Second, it is about faith. Peter commits an act that is contrary to natural law. Before he puts his foot out of the boat he asks for Jesus’s help – “Lord, bid me come unto thee on the water”; Jesus says, “Come,” and Peter begins stepping across the water. But the wind comes up and Peter becomes frightened, his faith fails, and he starts to sink, a familiar situation to most Christians. Why did Peter’s faith fail? Because he took his eyes off Christ and looked at the storm instead. Faith requires complete belief. Jesus said to Peter, “O man of little faith, why did you doubt?” but He will help even doubters.

Third, it is about divinity. Divinity is in a different realm from the laws of physics. The Lord rolled the Red Sea back so that the Moses could lead the Hebrews fleeing Egypt through it, and he did the same thing to the Jordan River when they reached its banks. Many Biblical scholars think that this passage was included in the Gospel of Matthew to show the divinity of Jesus. Walking on water was an attribute of divinity in the ancient world. The Greek god Poseidon had that ability, and it was even attributed to powerful human monarchs such as Xerxes and Alexander the Great.

Some Biblical scholars have tried to explain this incident in non-miraculous terms. Albert Schweitzer argued that Jesus was actually walking on the shore and the disciples were confused by the wind and the waves; others have proposed that he was walking in the surf or on a sand bar. Doron Nof, a professor of oceanography at Florida State University, has suggested in a scholarly article that Jesus was standing on a floating sheet of ice created by a peculiar combination of atmospheric conditions that Nof calculated could occur only once every thousand years over the past twelve millennia. That occurrence would be a miracle in itself.

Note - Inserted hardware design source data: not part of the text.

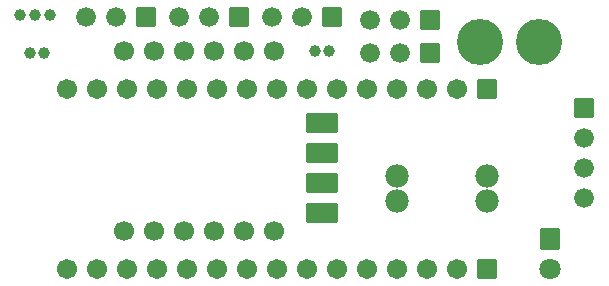
<source format=gts>
G04 Layer: TopSolderMaskLayer*
G04 EasyEDA v6.5.22, 2023-03-28 23:00:35*
G04 5c3957acffbf4fda84b53d144d602fd1,1f4b798e1f424c36b07c5063a1ef9d4e,10*
G04 Gerber Generator version 0.2*
G04 Scale: 100 percent, Rotated: No, Reflected: No *
G04 Dimensions in millimeters *
G04 leading zeros omitted , absolute positions ,4 integer and 5 decimal *
%FSLAX45Y45*%
%MOMM*%

%AMMACRO1*1,1,$1,$2,$3*1,1,$1,$4,$5*1,1,$1,0-$2,0-$3*1,1,$1,0-$4,0-$5*20,1,$1,$2,$3,$4,$5,0*20,1,$1,$4,$5,0-$2,0-$3,0*20,1,$1,0-$2,0-$3,0-$4,0-$5,0*20,1,$1,0-$4,0-$5,$2,$3,0*4,1,4,$2,$3,$4,$5,0-$2,0-$3,0-$4,0-$5,$2,$3,0*%
%ADD10MACRO1,0.1016X-1.262X-0.762X1.262X-0.762*%
%ADD11C,1.6764*%
%ADD12MACRO1,0.1016X0.7874X0.7874X-0.7874X0.7874*%
%ADD13C,1.9812*%
%ADD14C,1.7000*%
%ADD15MACRO1,0.1016X-0.8X0.8X0.8X0.8*%
%ADD16C,1.7016*%
%ADD17MACRO1,0.1016X0.7874X0.7874X0.7874X-0.7874*%
%ADD18C,1.0016*%
%ADD19MACRO1,0.1016X0.7874X0.85X0.7874X-0.85*%
%ADD20C,1.8016*%
%ADD21C,3.9000*%

%LPD*%
D10*
G01*
X2717800Y609600D03*
G01*
X2717800Y863600D03*
G01*
X2717800Y1117600D03*
G01*
X2717800Y1371600D03*
D11*
G01*
X1511300Y2273300D03*
G01*
X1765300Y2273300D03*
D12*
G01*
X2019300Y2273300D03*
D11*
G01*
X2298700Y2273300D03*
G01*
X2552700Y2273300D03*
D12*
G01*
X2806700Y2273300D03*
D11*
G01*
X3124200Y2247900D03*
G01*
X3378200Y2247900D03*
D12*
G01*
X3632200Y2247900D03*
D13*
G01*
X4114800Y711200D03*
G01*
X3352800Y711200D03*
D11*
G01*
X3124200Y1968500D03*
G01*
X3378200Y1968500D03*
D12*
G01*
X3632200Y1968500D03*
D14*
G01*
X2311400Y1981200D03*
G01*
X2057400Y1981200D03*
G01*
X1803400Y1981200D03*
G01*
X1549400Y1981200D03*
G01*
X1295400Y1981200D03*
G01*
X1041400Y1981200D03*
G01*
X2311400Y457200D03*
G01*
X2057400Y457200D03*
G01*
X1803400Y457200D03*
G01*
X1549400Y457200D03*
G01*
X1295400Y457200D03*
G01*
X1041400Y457200D03*
D13*
G01*
X3352800Y927100D03*
G01*
X4114800Y927100D03*
D11*
G01*
X723900Y2273300D03*
G01*
X977900Y2273300D03*
D12*
G01*
X1231900Y2273300D03*
D15*
G01*
X4114800Y1663700D03*
D16*
G01*
X3860800Y139700D03*
G01*
X3352800Y139700D03*
G01*
X2844800Y139700D03*
G01*
X2336800Y139700D03*
G01*
X1828800Y139700D03*
G01*
X1320800Y139700D03*
G01*
X812800Y139700D03*
G01*
X558800Y1663700D03*
G01*
X1066800Y1663700D03*
G01*
X1574800Y1663700D03*
G01*
X2082800Y1663700D03*
G01*
X2590800Y1663700D03*
G01*
X3098800Y1663700D03*
G01*
X3606800Y1663700D03*
G01*
X3860800Y1663700D03*
G01*
X3352800Y1663700D03*
G01*
X2844800Y1663700D03*
G01*
X2336800Y1663700D03*
G01*
X1828800Y1663700D03*
G01*
X1320800Y1663700D03*
G01*
X812800Y1663700D03*
G01*
X558800Y139700D03*
G01*
X1066800Y139700D03*
G01*
X1574800Y139700D03*
G01*
X2082800Y139700D03*
G01*
X2590800Y139700D03*
G01*
X3098800Y139700D03*
G01*
X3606800Y139700D03*
D15*
G01*
X4114800Y139700D03*
D17*
G01*
X4940300Y1498600D03*
D11*
G01*
X4940300Y1244600D03*
G01*
X4940300Y990600D03*
G01*
X4940300Y736600D03*
D18*
G01*
X165100Y2286000D03*
G01*
X290093Y2286000D03*
G01*
X415112Y2286000D03*
G01*
X242290Y1968500D03*
G01*
X367309Y1968500D03*
G01*
X2655290Y1981200D03*
G01*
X2780309Y1981200D03*
D19*
G01*
X4648200Y393698D03*
D20*
G01*
X4648200Y139700D03*
D21*
G01*
X4555312Y2057400D03*
G01*
X4055313Y2057400D03*
M02*

</source>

Where does this leave us? Aside from being a demonstration of how much can be teased out of a Biblical passage, what does Jesus walking on water in Galilee two thousand years ago mean for us today? For me, this passage is not so much about Jesus as it is about Peter and his failure to keep his eyes on Jesus. I frequently feel that, like Peter, I am surrounded by a storm and sinking. When I read that the deputy speaker of the Israeli parliament says that people in Gaza should be placed in concentration camps, I feel that I am sinking. When I read that Ukrainian separatists want to register Jews so that their property can be confiscated, I feel that I am sinking. When I read about American mothers greeting busloads of little children with signs saying “Go Home, We Don’t Want You” I feel like I am sinking. The other day I read some words that that lifted me. They were in an article in Time about the Catholic Charities Center in McAllen, Texas that has been providing assistance to immigrant families. The article quoted one of the nuns there as saying, “Jesus did not say ‘I was hungry and you asked for my papers.’” If we don’t look at the storm, as Peter did, but look at Jesus, and do what he told us to do, love our neighbor, we will stop sinking. As the old hymn says

When through the deep waters I call thee to go
The rivers of woe shall not thee overflow;
For I will be with thee, thy troubles to bless,
And sanctify to thee thy deepest distress.